All of this doesn't take away from the fact that the movie is a lot of fun and pretty to look at. The effects are indeed pretty interesting, and I was struck by the ruined city that the Tharks take as their home. The movie works better with vistas than detail—the overhead shots of the Thark arena are also breathtaking, as are the river Iss. The more modern cities of Helium and Zodanga are generically futuristic, austere in one case and steampunk in the other, so more lovely to see from a distance than up close. The fliers are fascinating as well, gorgeous machines operating on solar power with wings made of mirrors. And the CGI is quite good, so good that you don't really notice that it is CGI, which should always be the goal. The bestiary is cool to look at as are the Tharks (and the few shots we get of one of their rival tribes).

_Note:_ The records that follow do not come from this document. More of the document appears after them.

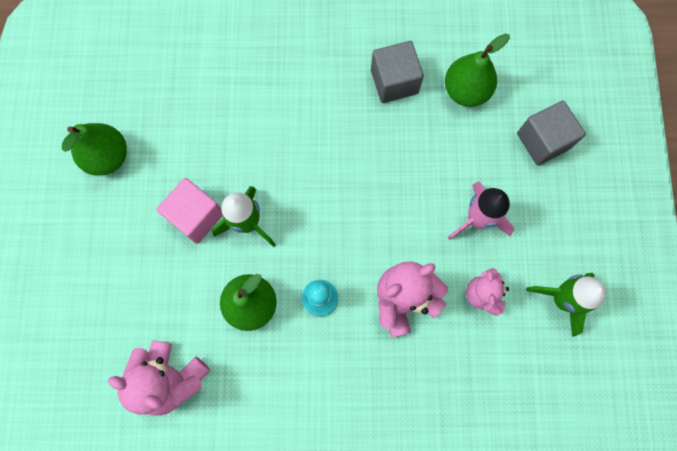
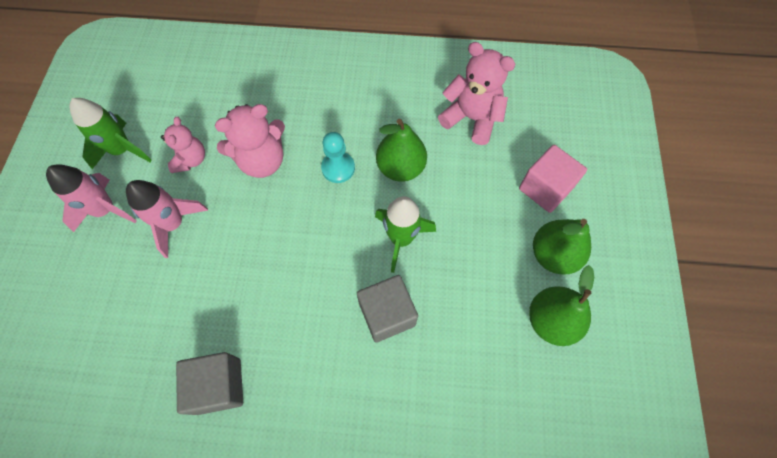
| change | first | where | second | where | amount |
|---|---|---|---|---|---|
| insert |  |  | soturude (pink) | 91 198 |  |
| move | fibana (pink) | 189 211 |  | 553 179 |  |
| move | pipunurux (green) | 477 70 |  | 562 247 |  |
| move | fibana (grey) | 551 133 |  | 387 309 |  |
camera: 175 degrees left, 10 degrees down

Of course John Carter ends up in the perfect place for sequels, as can also be expected of these tentpole movies. I wouldn't be offended by more Barsoom movies, but I would not expect long theater life for any of them so long as they stick to this formula. True to its roots, John Carter is fun and pleasant while it is in front of you but easy to forget once you've stopped viewing it. Worth viewing, especially on the big screen but not necessarily in 3D (I didn't see it in 3D and could see where the 3D effect might be used but nothing worth paying the extra money for).